→ **Material to process**:
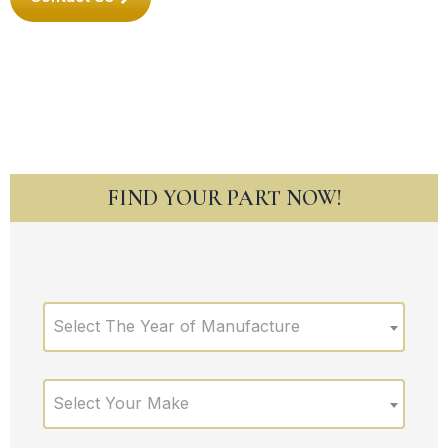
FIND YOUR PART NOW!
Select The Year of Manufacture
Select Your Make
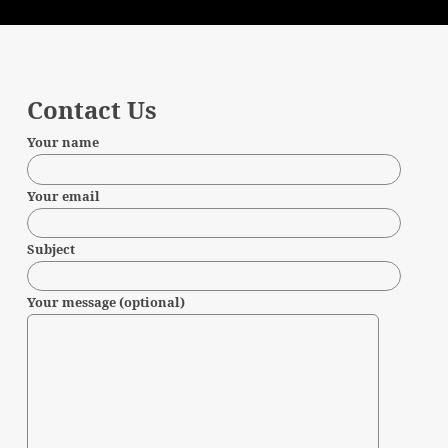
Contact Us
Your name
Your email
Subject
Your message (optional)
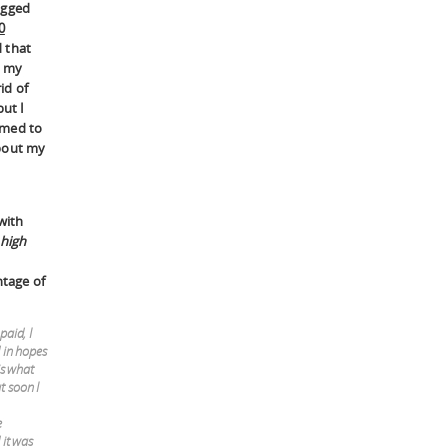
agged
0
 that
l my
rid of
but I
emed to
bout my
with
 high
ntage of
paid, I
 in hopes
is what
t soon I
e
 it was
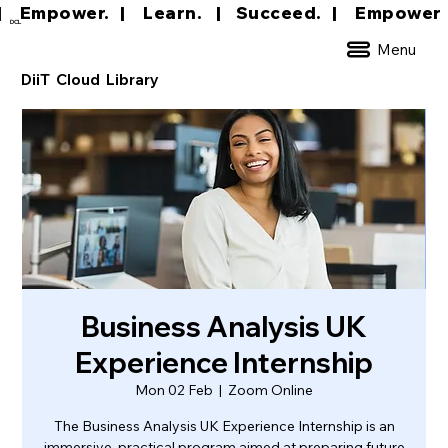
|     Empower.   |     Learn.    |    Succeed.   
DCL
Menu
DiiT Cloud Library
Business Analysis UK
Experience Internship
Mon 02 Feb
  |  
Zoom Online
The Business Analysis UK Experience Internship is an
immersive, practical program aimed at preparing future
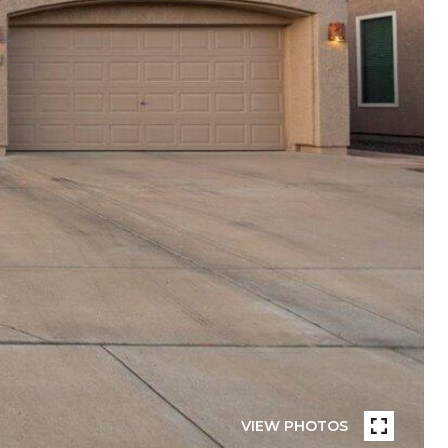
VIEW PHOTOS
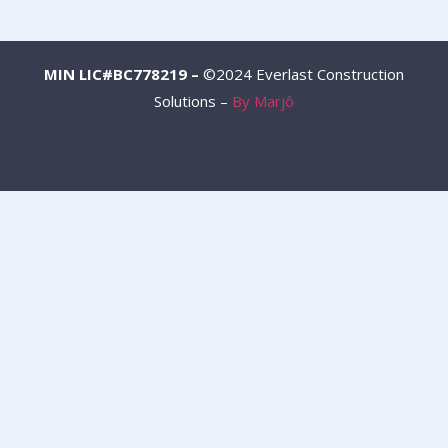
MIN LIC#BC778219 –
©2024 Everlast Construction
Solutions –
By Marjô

--

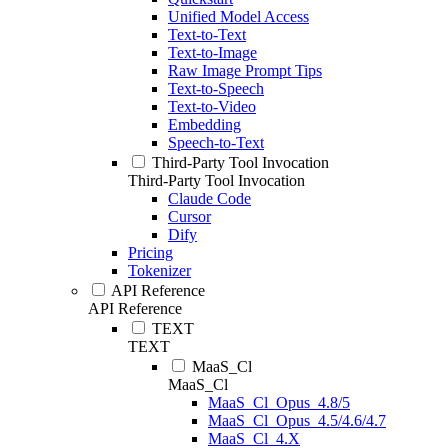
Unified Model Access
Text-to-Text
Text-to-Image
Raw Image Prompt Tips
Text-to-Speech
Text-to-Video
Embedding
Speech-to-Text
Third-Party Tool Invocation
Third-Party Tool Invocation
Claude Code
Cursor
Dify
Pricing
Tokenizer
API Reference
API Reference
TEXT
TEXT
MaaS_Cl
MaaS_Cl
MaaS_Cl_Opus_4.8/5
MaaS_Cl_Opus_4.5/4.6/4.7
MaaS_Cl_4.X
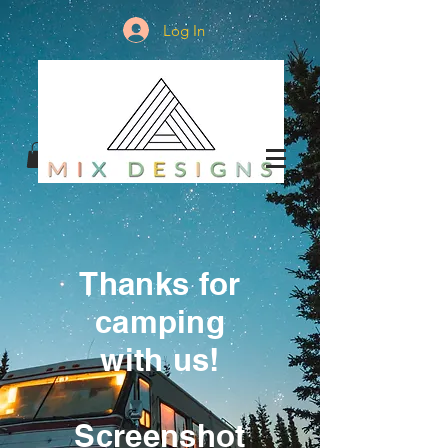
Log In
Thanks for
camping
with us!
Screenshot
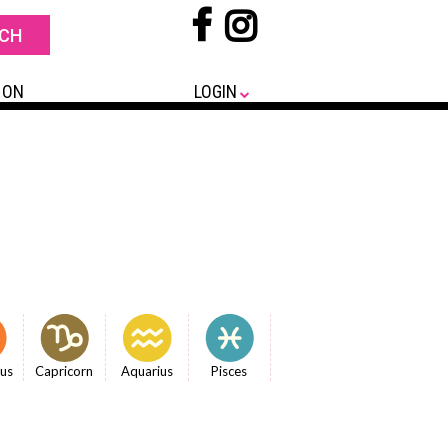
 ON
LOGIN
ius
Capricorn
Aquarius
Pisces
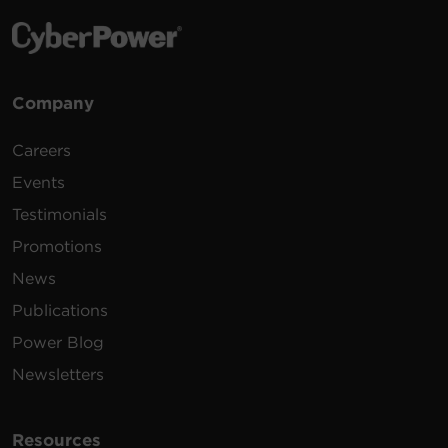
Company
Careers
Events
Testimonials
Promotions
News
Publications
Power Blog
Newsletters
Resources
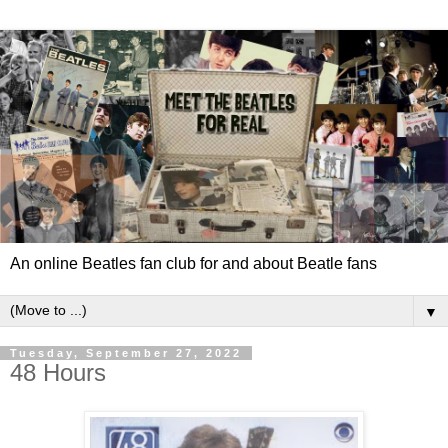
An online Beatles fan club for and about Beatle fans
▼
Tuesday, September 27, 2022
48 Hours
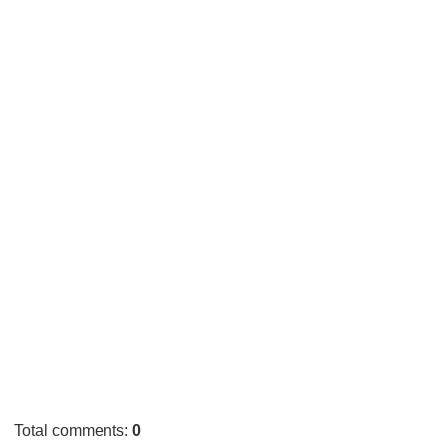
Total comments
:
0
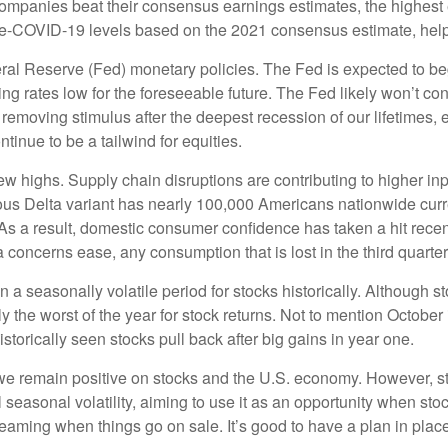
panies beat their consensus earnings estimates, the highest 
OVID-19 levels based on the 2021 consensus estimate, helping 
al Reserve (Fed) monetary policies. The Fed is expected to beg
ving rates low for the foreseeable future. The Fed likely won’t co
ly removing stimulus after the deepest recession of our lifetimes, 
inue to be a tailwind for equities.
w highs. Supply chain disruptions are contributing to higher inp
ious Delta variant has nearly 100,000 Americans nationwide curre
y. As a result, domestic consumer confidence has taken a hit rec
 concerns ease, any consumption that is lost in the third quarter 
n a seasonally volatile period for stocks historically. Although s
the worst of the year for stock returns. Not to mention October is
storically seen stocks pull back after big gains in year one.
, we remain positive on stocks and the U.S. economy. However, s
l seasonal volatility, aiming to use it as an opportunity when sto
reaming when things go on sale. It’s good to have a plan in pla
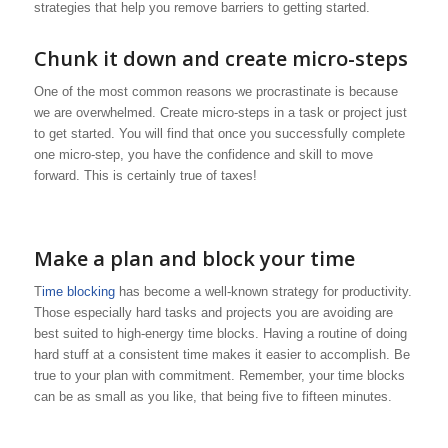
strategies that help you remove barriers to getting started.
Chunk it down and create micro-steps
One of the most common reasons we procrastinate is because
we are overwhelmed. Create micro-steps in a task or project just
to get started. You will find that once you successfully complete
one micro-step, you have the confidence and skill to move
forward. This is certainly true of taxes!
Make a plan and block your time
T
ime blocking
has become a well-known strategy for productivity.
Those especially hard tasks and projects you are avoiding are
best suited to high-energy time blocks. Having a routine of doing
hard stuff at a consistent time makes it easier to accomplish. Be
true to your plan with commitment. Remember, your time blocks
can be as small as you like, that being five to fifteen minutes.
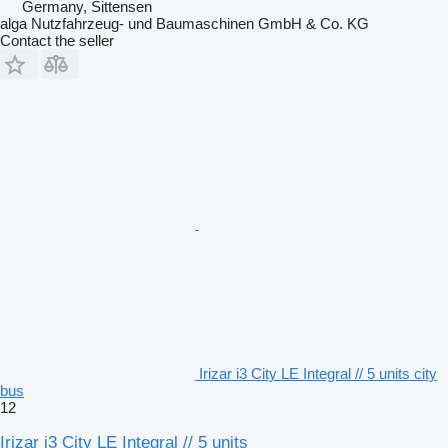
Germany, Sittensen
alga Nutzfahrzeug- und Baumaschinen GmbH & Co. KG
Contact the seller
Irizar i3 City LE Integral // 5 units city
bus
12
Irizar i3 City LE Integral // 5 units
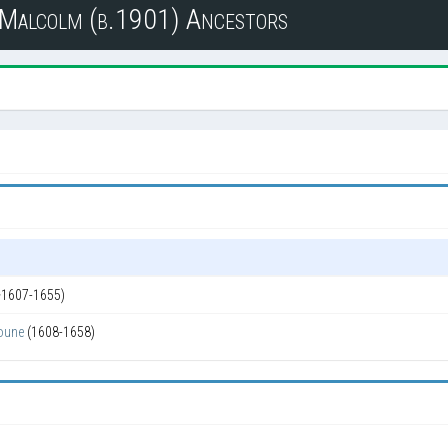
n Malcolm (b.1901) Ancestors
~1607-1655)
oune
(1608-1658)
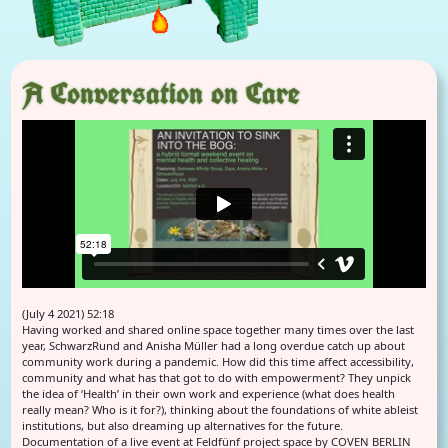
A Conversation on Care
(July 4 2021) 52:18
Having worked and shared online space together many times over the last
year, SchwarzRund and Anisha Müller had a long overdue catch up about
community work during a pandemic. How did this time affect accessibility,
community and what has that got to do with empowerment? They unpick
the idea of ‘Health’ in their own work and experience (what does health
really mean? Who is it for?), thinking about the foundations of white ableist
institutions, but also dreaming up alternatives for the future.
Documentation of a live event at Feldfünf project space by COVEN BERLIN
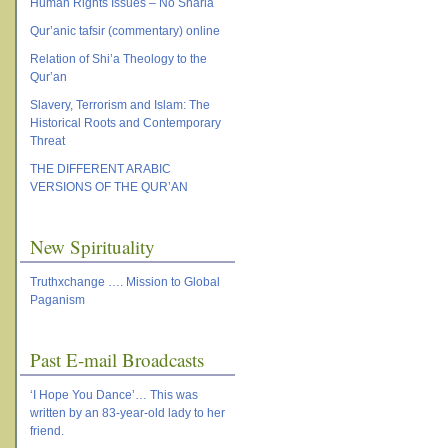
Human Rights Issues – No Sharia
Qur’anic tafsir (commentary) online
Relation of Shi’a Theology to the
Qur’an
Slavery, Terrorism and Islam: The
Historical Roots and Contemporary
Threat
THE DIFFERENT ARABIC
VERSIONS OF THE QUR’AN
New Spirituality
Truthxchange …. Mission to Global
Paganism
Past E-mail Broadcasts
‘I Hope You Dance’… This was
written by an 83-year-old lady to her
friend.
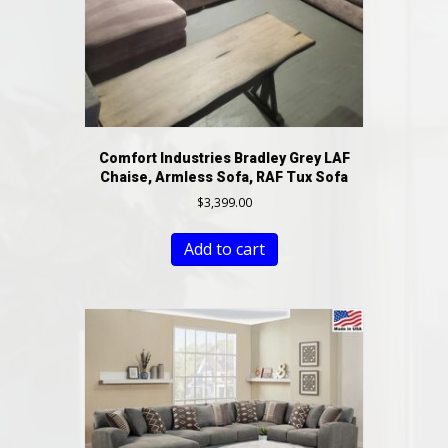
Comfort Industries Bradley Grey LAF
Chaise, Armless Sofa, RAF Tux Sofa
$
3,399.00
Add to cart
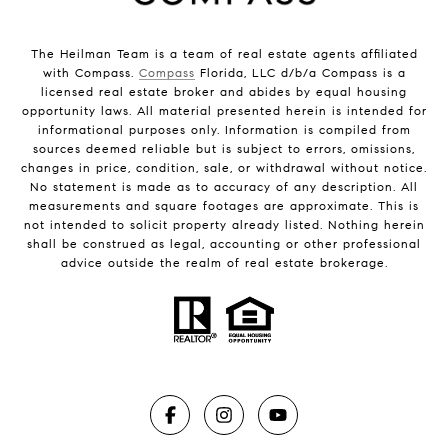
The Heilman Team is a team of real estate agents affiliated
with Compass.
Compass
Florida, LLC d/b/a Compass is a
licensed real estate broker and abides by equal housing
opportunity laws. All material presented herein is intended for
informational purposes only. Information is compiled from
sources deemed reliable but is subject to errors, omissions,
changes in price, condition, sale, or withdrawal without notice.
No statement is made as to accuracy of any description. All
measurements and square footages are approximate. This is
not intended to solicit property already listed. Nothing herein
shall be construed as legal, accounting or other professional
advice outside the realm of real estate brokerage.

→ **What you will do**: Reproduce the material starting with the line containing "panies beat their" and going on through the line containing "ious Delta variant", switching "The Fed" to "The central bank" and leaving everything else unchanged.

→ **Output for this exercise**:
panies beat their consensus earnings estimates, the highest 
OVID-19 levels based on the 2021 consensus estimate, helping 
al Reserve (Fed) monetary policies. The central bank is expected to beg
ving rates low for the foreseeable future. The central bank likely won’t co
ly removing stimulus after the deepest recession of our lifetimes, 
inue to be a tailwind for equities.
w highs. Supply chain disruptions are contributing to higher inp
ious Delta variant has nearly 100,000 Americans nationwide curre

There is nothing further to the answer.